One of the best things Carl Edwards does, besides drive fast, is relax under pressure.
It's a handy trait for him when he's leading the NASCAR Chase for the Sprint Cup standings, as he is heading into today's AAA Texas 500 at Texas Motor Speedway. And when he's put on the spot answering questions about his lead.
Like, "What would it mean to see your name after Jimmie Johnson's five in a row on the trophy?"
Edwards pauses only for a second.
Never miss a local story.
"To be honest with you, that's not important to me," he says and pauses to think.
Then he relaxes.
"It would be nice to have my name six times in a row right after his five in a row," he says, drawing laughs at a news conference. "That would be the great thing."
Edwards is cool and confident. The championship is in front of him as he gets ready for today's race. But he's not going to assume anything.
"I don't count Jimmie out of this thing," he said. "I've seen those guys do amazing things, and I've seen a lot of people falter this season. So anything can happen."
Anything can happen, but what's likely to happen is Edwards or Tony Stewart -- or perhaps Kevin Harvick or Brad Keselowski -- is going to end Johnson's five-year reign as Sprint Cup champion.
Edwards holds an eight-point lead over Stewart going into the season's final three races. Harvick is 21 behind, and Keselowski is 27 back.

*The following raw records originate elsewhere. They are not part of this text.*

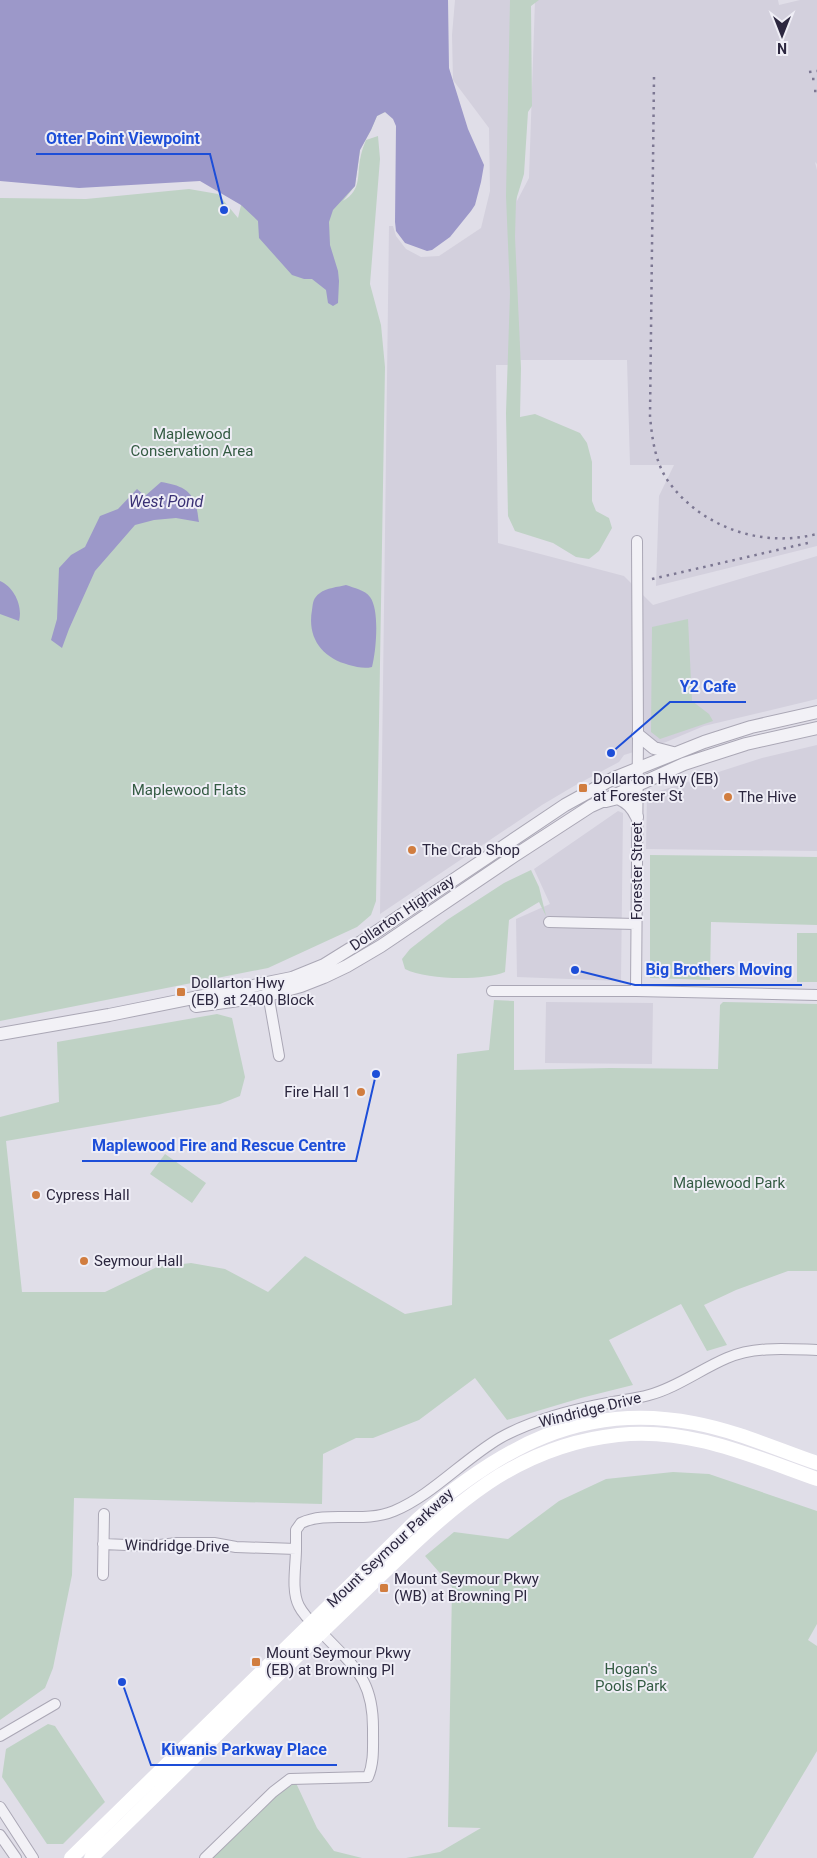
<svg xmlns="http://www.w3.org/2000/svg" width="817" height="1858" viewBox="0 0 817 1858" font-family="Roboto,sans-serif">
<rect width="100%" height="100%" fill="#e0dee8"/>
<!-- built -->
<path fill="#d3d0dd" d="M 455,0 L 511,0 L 517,201 L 529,178 L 535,0 L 778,0 L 779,5 L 800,0 L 817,0 L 817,164 L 815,162 L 817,170 L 817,546 L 656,586 L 659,496 L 674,465 L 630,465 L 627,360 L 517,360 L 513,365 L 496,365 L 498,543 L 624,576 L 653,605 L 817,556 L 817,699 L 704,726 L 666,742 L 624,755 L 619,762 L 574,786 L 542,805 L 380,914 L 389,226 L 393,226 L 396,236 L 406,249 L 421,257 L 439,256 L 481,228 L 490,191 L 489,128 L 453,80 L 452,35 Z
M 817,745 L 817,851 L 646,849 L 647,795 L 762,758 Z
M 618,811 L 623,813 L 621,981 L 517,977 L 516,919 L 550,904 L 534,869 Z
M 546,1002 L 653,1003 L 652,1064 L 545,1063 Z"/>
<!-- green -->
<path fill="#bfd2c5" d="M 510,0 L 539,0 L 531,6 L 532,106 L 528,112 L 524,174 L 516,200 L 515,237 L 521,368 L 520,417 L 535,414 L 580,433 L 587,443 L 592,462 L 592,501 L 596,511 L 609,518 L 612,528 L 599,551 L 589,559 L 576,557 L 553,543 L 515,531 L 508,516 L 506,413 L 510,293 L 506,196 Z
M 262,6 L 393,119 L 385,112 L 377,116 L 371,130 L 360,150 L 355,186 L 343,201 C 363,189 356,175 361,155 C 362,150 364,145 366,140 L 378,136 L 380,159 L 370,284 L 381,325 L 385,367 L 376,901 L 371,915 L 357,927 L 268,968 L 0,1021 L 0,198 L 86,199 L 189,189 L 218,194 L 238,218 L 241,205 Z
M 688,619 L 692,701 L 709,714 L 713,721 L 660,739 L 651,732 L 652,627 Z
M 650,855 L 817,857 L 817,925 L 711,922 L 710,980 L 650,978 Z
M 531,870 L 539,887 L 546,916 L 539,902 L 509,920 L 505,972 C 482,981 427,980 405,969 L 402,959 L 410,949 L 447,920 L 504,883 Z
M 797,933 L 817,933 L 817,982 L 797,982 Z
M 494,1000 L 514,1001 L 514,1070 L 610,1068 L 718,1069 L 720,1005 L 723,1002 L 817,1004 L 817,1271 L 788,1271 L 736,1290 L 704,1305 L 727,1345 L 707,1351 L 681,1304 L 609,1340 L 633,1385 L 581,1398 L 507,1420 L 475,1378 L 419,1420 L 373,1438 L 356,1438 L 323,1454 L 322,1504 L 74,1498 L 72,1575 L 53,1668 L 45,1688 L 0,1720 L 0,1117 L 59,1102 L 57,1042 L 217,1014 L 232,1018 L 245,1077 L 240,1096 L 220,1104 L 6,1141 L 22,1292 L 105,1292 L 157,1267 L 191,1263 L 225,1269 L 268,1292 L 305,1256 L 405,1314 L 452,1305 L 457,1054 L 489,1050 Z
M 165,1154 L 206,1183 L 192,1203 L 150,1174 Z
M 673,1472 L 709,1474 L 817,1511 L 817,1624 L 808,1640 L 817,1646 L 817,1751 L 753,1858 L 406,1858 L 440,1852 L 481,1828 L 448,1827 L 452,1587 L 425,1556 L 454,1532 L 508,1539 L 559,1501 L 606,1479 Z
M 48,1724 L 55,1726 L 105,1802 L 63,1844 L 47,1844 L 2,1777 L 6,1749 Z
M 296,1783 L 317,1828 L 334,1851 L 362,1858 L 211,1858 L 279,1792 Z"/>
<!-- water -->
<path fill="#9c98c9" d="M 0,0 L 448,0 L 449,68 L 468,129 L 484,165 L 481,182 L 475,205 L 471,211 L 450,237 L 432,250 L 427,251 L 405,243 L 396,231 L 395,222 L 396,126 L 393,119 L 385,112 L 377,116 L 371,130 L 360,150 L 355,186 L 333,210 L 329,222 L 330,245 L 338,271 L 339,281 L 338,303 L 333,306 L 328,303 L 326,290 L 312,279 L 304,279 L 292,275 L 259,238 L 258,221 L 241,205 L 200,181 L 79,188 L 0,181 Z
M 161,482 C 179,485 193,489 197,510 C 198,514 198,518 199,522 L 176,518 L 154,520 L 135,525 L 95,571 L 69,629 L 62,648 L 51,640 L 57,619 L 59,568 L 71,555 L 85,547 L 100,516 L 118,509 L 137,489 L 145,496 Z
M 0,581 C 14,587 23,606 19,621 L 0,614 Z
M 346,585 C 354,588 365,590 370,597 C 380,610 376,652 372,667 C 364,669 357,667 349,665 C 322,658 307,638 312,610 C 313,602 313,598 320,593 C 326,588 338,587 346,585 Z"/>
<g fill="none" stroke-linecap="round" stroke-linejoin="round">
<defs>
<path id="minor" d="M 549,922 L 636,924
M 267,988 L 279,1056
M 492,991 L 636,991 L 817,995
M 636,991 L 638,735 L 637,541
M 103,1544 L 151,1546 L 177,1543 L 214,1543 L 236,1547 L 296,1549 L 296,1530 L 301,1523 C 328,1510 363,1524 394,1511 C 431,1496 464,1459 500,1438 C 532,1420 571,1410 608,1403 C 621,1400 635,1399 649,1395 C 676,1388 701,1369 727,1358 C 755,1346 787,1349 817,1350
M 103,1575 L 104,1514
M 0,1736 L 55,1704
M 0,1807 L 33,1858
M 0,1835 L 16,1858
M 205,1858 L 273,1792 L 290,1779 L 368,1777 C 374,1763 373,1748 373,1732 C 374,1679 355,1668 321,1632 C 313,1624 304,1616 299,1606 C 291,1591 296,1566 296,1549"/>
<path id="tertiary" d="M 638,735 L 654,748 L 673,753
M 606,801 L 618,798 C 628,803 632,807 637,817
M 196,1006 L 261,997 L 301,986 L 324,977 L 347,966 L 381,946 L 514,856 L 591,806 L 684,764 L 746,744 L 817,728
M 0,1034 L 109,1015 L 292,978 L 324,965 L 361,942 L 565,805 L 614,778 L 704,742 L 751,727 L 817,712"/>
</defs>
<!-- minor casing -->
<use href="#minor" stroke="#aaa7b5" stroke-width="12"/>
<!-- tertiary casing -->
<use href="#tertiary" stroke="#aaa7b5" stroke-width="14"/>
<!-- minor -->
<use href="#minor" stroke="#f2f1f6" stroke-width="10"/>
<!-- tertiary -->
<use href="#tertiary" stroke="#f2f1f6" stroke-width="12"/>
<!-- secondary -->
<path stroke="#fff" stroke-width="14" d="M 71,1858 L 418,1519 C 500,1448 582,1401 694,1423 C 737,1431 776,1449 817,1463
M 91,1858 C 178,1774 263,1688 351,1604 C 395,1562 438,1517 488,1483 C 527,1457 571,1440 618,1435 C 688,1427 752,1456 817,1479"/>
<!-- rail -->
<path stroke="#7c7792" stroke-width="2.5" stroke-dasharray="2.5 5" stroke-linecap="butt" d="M 809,72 L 817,71
M 654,77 L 650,416 C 652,438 655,462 668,481 C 702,528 762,548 817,534
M 812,79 L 817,79
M 814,91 L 817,91
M 652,579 L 812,542"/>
</g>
<!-- markers -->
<g fill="#d17d3f" stroke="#efeef6" stroke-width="2">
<rect x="578" y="783" width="10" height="10" rx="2.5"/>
<circle cx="728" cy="797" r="5"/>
<circle cx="412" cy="850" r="5"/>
<rect x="176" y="987" width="10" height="10" rx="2.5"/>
<circle cx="361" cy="1092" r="5"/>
<circle cx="36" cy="1195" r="5"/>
<circle cx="84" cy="1261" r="5"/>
<rect x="379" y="1583" width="10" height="10" rx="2.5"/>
<rect x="251" y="1657" width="10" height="10" rx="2.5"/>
</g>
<g text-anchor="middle" stroke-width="4" stroke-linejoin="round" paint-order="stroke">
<!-- park labels -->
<g font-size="15" fill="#345b43" stroke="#efeef6">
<text x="192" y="439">Maplewood<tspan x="192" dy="17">Conservation Area</tspan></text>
<text x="189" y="795">Maplewood Flats</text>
<text x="729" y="1188">Maplewood Park</text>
<text x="631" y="1674">Hogan's<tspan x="631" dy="17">Pools Park</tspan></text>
</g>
<!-- poi labels -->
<g font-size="15" fill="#2c273f" stroke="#efeef6" text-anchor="start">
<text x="593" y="784">Dollarton Hwy (EB)<tspan x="593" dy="17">at Forester St</tspan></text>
<text x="738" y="802">The Hive</text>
<text x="422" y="855">The Crab Shop</text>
<text x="191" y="988">Dollarton Hwy<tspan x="191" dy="17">(EB) at 2400 Block</tspan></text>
<text x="351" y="1097" text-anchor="end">Fire Hall 1</text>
<text x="46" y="1200">Cypress Hall</text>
<text x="94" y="1266">Seymour Hall</text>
<text x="394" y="1584">Mount Seymour Pkwy<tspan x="394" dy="17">(WB) at Browning Pl</tspan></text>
<text x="266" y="1658">Mount Seymour Pkwy<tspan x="266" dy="17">(EB) at Browning Pl</tspan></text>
</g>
<!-- street labels -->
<g font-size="15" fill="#2c273f" stroke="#efeef6">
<text transform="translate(637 871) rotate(-90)" y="5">Forester Street</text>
<text transform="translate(402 913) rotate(-34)" y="5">Dollarton Highway</text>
<text transform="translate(590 1410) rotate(-14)" y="5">Windridge Drive</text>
<text transform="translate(177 1546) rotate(1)" y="5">Windridge Drive</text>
<text transform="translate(390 1548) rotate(-43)" y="5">Mount Seymour Parkway</text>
</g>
<!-- water labels -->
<g font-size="16" font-style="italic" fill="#393074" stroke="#efeef6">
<text x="166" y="507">West Pond</text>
</g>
</g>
<!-- callouts -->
<path fill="none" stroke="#1d4ed8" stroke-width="2" d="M224 210L210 154H36M611 753L670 702H746M575 970L635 985H802M376 1074L356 1161H82M122 1682L151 1765H337"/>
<g fill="#1d4ed8" stroke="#efeef6" stroke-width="2">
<circle cx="224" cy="210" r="5"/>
<circle cx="611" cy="753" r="5"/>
<circle cx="575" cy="970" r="5"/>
<circle cx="376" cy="1074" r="5"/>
<circle cx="122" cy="1682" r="5"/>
</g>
<g font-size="16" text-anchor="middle" font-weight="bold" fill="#1d4ed8" stroke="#efeef6" stroke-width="4" stroke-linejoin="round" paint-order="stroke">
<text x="123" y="144">Otter Point Viewpoint</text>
<text x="708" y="692">Y2 Cafe</text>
<text x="719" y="975">Big Brothers Moving</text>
<text x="219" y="1151">Maplewood Fire and Rescue Centre</text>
<text x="244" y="1755">Kiwanis Parkway Place</text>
</g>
<!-- north arrow -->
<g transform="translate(782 35) rotate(180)" stroke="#efeef6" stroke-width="4" paint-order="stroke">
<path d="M0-4L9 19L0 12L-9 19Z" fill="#2c273f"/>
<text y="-8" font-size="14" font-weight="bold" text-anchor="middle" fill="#2c273f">N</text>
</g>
</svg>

It's a tight competition, and Edwards has been part of tight competitions before.
In 2005, he finished third in the championship standings in a four-win season. In 2008, he was second despite a series-high nine wins.
Those experiences help him as he approaches what would be his first Sprint Cup championship.
"In 2005, we were leading the race at Homestead," he said. "I think I almost put Tony a lap down to win that championship, and it didn't work out. He ended up winning, and we ended up tied for second. That was my first shot at a championship. Right then, I thought, 'Aw, that's no big deal. We'll win it next year.' That was obviously pretty naive.
"Then, in 2008, we were very, very fast and really good at every racetrack. I learned a lot of lessons through losing that one, making a mistake and having a part failure. But the biggest thing I learned is that at the end of the day, what I do and how I value my performance and my abilities as a race car driver is how I perform."
As the points leader, Edwards is under more pressure to hold on to the lead and win the championship.
Stewart, Harvick and Keselowski can afford to drive as the hunters.
Stewart put pressure on Edwards after last week's race at Martinsville, when he said Edwards better be worried for the final three races.
"The feeling hasn't changed. It wasn't the adrenaline saying that," Stewart said.
Edwards doesn't have to be told Stewart is behind him. He doesn't have to be told Stewart is talking. The pressure is there for Edwards to feel if he wants to.
But he relaxes.
He thinks big picture.
"If I go out and perform the way I can and everything works out, great," Edwards said. "If I go out and perform the way I can and I don't win the championship, well, that's great, too. That's all I can do. Win, lose or draw, I'll be back here next year, the year after that, and the year after that. We're going to be tough for a long time, so what I'm doing is trying not to let myself think about this particular championship."
One more question comes his way: "Are you sleeping well?"
Edwards relaxes. He smiles and says, "Yeah. I've got two kids at home, so a little extra noise is not going to keep me up any longer."